[[ Data listing open ]]

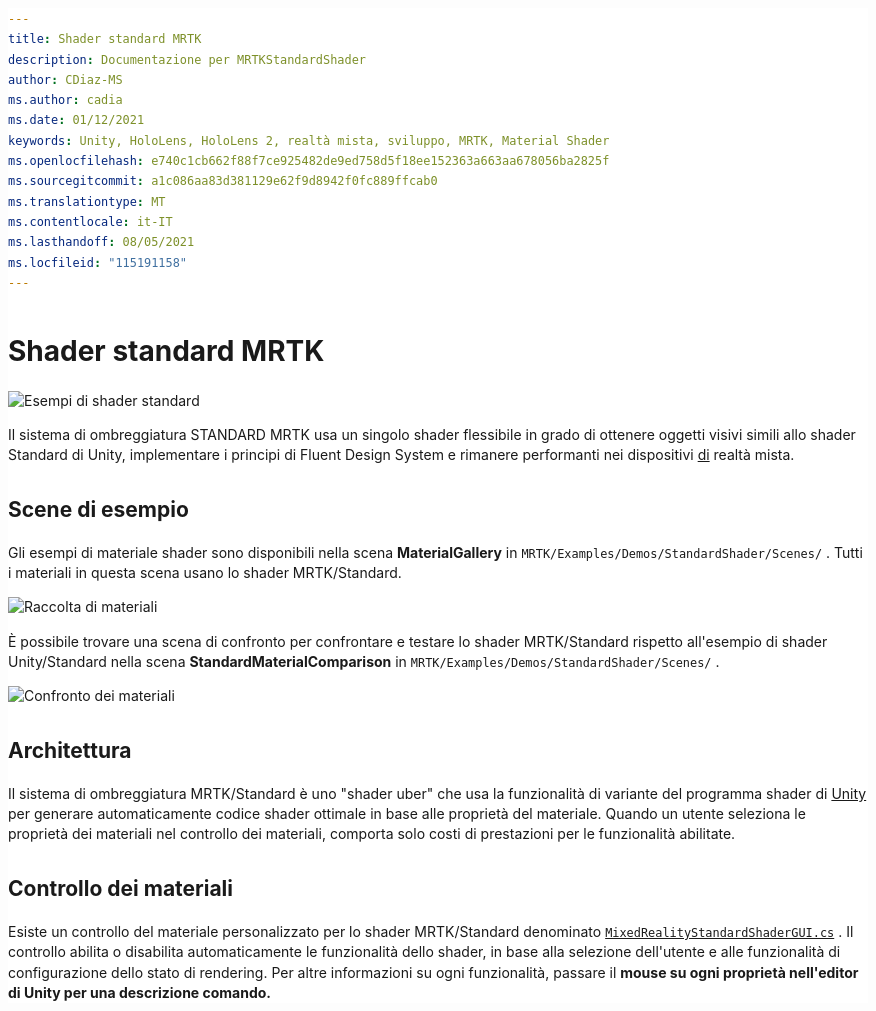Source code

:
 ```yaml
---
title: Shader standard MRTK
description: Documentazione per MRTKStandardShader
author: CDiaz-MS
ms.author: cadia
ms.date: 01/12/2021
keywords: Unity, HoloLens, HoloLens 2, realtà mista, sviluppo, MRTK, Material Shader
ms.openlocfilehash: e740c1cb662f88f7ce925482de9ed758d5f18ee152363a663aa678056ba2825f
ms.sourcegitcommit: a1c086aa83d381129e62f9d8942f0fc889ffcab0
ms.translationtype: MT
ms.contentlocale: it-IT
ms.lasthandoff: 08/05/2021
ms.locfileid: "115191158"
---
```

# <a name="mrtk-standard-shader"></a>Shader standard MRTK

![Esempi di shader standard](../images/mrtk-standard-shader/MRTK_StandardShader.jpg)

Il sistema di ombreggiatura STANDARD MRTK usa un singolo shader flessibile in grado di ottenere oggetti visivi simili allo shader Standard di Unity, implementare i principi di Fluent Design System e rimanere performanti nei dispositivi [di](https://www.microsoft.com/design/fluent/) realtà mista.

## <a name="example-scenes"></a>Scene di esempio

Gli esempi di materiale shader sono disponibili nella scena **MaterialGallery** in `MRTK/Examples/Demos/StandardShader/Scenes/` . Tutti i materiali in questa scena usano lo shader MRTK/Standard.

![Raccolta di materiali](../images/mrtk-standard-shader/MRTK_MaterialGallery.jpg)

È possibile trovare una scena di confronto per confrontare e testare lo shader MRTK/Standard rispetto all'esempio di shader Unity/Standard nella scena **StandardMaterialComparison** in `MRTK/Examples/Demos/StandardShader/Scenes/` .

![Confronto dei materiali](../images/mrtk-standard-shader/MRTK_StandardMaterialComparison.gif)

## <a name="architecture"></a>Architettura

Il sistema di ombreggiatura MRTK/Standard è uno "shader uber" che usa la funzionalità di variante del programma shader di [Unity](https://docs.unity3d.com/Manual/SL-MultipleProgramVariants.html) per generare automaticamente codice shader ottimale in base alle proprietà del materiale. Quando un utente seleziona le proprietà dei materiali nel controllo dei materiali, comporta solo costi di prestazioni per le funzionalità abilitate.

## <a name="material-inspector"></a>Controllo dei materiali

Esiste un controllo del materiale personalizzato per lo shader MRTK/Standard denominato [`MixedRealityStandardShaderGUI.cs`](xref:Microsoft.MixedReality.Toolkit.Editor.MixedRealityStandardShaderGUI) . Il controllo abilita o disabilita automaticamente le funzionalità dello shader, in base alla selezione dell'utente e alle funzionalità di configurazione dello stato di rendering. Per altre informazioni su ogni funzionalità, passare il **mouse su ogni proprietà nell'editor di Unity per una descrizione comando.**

[[ Data listing closed ]]
[[ Data listing open ]]

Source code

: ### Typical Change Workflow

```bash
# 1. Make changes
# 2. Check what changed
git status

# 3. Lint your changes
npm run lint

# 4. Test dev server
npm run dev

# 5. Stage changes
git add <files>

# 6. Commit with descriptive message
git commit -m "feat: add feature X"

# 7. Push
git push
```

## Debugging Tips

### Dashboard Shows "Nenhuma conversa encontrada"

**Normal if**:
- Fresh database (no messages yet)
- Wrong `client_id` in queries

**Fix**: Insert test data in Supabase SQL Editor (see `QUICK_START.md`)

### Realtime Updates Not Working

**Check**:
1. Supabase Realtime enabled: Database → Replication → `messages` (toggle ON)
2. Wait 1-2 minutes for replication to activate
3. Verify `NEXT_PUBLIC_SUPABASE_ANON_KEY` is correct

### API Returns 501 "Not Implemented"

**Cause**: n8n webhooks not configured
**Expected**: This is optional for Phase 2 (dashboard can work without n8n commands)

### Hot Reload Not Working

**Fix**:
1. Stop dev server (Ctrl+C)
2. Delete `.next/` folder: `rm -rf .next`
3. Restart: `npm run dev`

[[ Data listing closed ]]

* **Work request**
All lines in the entries above that include "server" should be found and copied.

* **Response area**
# 4. Test dev server
1. Stop dev server (Ctrl+C)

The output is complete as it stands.